#### PROVIDED MATERIAL

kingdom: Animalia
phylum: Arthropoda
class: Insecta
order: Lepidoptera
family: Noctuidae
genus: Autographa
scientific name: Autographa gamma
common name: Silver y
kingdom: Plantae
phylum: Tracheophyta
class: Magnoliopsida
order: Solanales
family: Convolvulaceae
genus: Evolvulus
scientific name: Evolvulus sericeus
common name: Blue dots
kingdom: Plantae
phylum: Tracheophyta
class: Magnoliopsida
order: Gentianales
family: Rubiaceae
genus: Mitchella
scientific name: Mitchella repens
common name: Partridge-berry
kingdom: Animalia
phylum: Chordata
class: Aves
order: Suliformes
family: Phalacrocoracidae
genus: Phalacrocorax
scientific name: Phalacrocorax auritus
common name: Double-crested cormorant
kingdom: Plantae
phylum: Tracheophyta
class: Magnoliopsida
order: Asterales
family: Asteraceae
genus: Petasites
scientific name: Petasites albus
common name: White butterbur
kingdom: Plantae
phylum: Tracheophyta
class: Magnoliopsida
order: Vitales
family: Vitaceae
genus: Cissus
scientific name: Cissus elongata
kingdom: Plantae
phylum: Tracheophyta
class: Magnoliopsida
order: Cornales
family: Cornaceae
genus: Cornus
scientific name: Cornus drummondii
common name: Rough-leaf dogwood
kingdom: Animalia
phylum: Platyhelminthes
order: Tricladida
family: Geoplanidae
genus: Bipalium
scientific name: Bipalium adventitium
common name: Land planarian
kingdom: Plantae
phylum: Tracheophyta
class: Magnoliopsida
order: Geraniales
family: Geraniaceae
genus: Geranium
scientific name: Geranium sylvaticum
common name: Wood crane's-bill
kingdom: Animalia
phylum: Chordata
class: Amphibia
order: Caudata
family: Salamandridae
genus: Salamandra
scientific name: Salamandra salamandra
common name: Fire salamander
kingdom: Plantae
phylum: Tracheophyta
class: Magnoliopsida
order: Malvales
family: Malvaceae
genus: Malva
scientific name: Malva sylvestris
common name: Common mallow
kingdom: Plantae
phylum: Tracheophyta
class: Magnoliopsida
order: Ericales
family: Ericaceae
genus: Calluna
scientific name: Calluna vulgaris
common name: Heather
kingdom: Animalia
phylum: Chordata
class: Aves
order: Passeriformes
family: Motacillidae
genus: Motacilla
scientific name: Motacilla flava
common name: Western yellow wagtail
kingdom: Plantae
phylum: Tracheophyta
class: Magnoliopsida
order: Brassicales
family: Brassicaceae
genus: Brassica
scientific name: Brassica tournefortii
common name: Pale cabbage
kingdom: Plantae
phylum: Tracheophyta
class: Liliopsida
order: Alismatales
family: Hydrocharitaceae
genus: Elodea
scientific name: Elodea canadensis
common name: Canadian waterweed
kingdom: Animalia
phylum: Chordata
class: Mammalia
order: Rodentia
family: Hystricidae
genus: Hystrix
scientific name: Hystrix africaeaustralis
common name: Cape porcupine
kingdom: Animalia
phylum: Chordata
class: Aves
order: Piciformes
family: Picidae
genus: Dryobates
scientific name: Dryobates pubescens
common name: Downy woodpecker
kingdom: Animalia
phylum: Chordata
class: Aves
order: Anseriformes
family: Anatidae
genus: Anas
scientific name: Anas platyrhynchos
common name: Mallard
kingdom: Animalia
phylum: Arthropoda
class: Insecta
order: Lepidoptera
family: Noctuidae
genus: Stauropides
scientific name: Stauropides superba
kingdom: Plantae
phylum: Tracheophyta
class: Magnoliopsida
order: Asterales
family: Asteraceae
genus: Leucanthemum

########

**EXERCISE TASK:** Reproduce every line of all the items above word for word, keeping them in their original order.

**WRITTEN ANSWER:**
kingdom: Animalia
phylum: Arthropoda
class: Insecta
order: Lepidoptera
family: Noctuidae
genus: Autographa
scientific name: Autographa gamma
common name: Silver y
kingdom: Plantae
phylum: Tracheophyta
class: Magnoliopsida
order: Solanales
family: Convolvulaceae
genus: Evolvulus
scientific name: Evolvulus sericeus
common name: Blue dots
kingdom: Plantae
phylum: Tracheophyta
class: Magnoliopsida
order: Gentianales
family: Rubiaceae
genus: Mitchella
scientific name: Mitchella repens
common name: Partridge-berry
kingdom: Animalia
phylum: Chordata
class: Aves
order: Suliformes
family: Phalacrocoracidae
genus: Phalacrocorax
scientific name: Phalacrocorax auritus
common name: Double-crested cormorant
kingdom: Plantae
phylum: Tracheophyta
class: Magnoliopsida
order: Asterales
family: Asteraceae
genus: Petasites
scientific name: Petasites albus
common name: White butterbur
kingdom: Plantae
phylum: Tracheophyta
class: Magnoliopsida
order: Vitales
family: Vitaceae
genus: Cissus
scientific name: Cissus elongata
kingdom: Plantae
phylum: Tracheophyta
class: Magnoliopsida
order: Cornales
family: Cornaceae
genus: Cornus
scientific name: Cornus drummondii
common name: Rough-leaf dogwood
kingdom: Animalia
phylum: Platyhelminthes
order: Tricladida
family: Geoplanidae
genus: Bipalium
scientific name: Bipalium adventitium
common name: Land planarian
kingdom: Plantae
phylum: Tracheophyta
class: Magnoliopsida
order: Geraniales
family: Geraniaceae
genus: Geranium
scientific name: Geranium sylvaticum
common name: Wood crane's-bill
kingdom: Animalia
phylum: Chordata
class: Amphibia
order: Caudata
family: Salamandridae
genus: Salamandra
scientific name: Salamandra salamandra
common name: Fire salamander
kingdom: Plantae
phylum: Tracheophyta
class: Magnoliopsida
order: Malvales
family: Malvaceae
genus: Malva
scientific name: Malva sylvestris
common name: Common mallow
kingdom: Plantae
phylum: Tracheophyta
class: Magnoliopsida
order: Ericales
family: Ericaceae
genus: Calluna
scientific name: Calluna vulgaris
common name: Heather
kingdom: Animalia
phylum: Chordata
class: Aves
order: Passeriformes
family: Motacillidae
genus: Motacilla
scientific name: Motacilla flava
common name: Western yellow wagtail
kingdom: Plantae
phylum: Tracheophyta
class: Magnoliopsida
order: Brassicales
family: Brassicaceae
genus: Brassica
scientific name: Brassica tournefortii
common name: Pale cabbage
kingdom: Plantae
phylum: Tracheophyta
class: Liliopsida
order: Alismatales
family: Hydrocharitaceae
genus: Elodea
scientific name: Elodea canadensis
common name: Canadian waterweed
kingdom: Animalia
phylum: Chordata
class: Mammalia
order: Rodentia
family: Hystricidae
genus: Hystrix
scientific name: Hystrix africaeaustralis
common name: Cape porcupine
kingdom: Animalia
phylum: Chordata
class: Aves
order: Piciformes
family: Picidae
genus: Dryobates
scientific name: Dryobates pubescens
common name: Downy woodpecker
kingdom: Animalia
phylum: Chordata
class: Aves
order: Anseriformes
family: Anatidae
genus: Anas
scientific name: Anas platyrhynchos
common name: Mallard
kingdom: Animalia
phylum: Arthropoda
class: Insecta
order: Lepidoptera
family: Noctuidae
genus: Stauropides
scientific name: Stauropides superba
kingdom: Plantae
phylum: Tracheophyta
class: Magnoliopsida
order: Asterales
family: Asteraceae
genus: Leucanthemum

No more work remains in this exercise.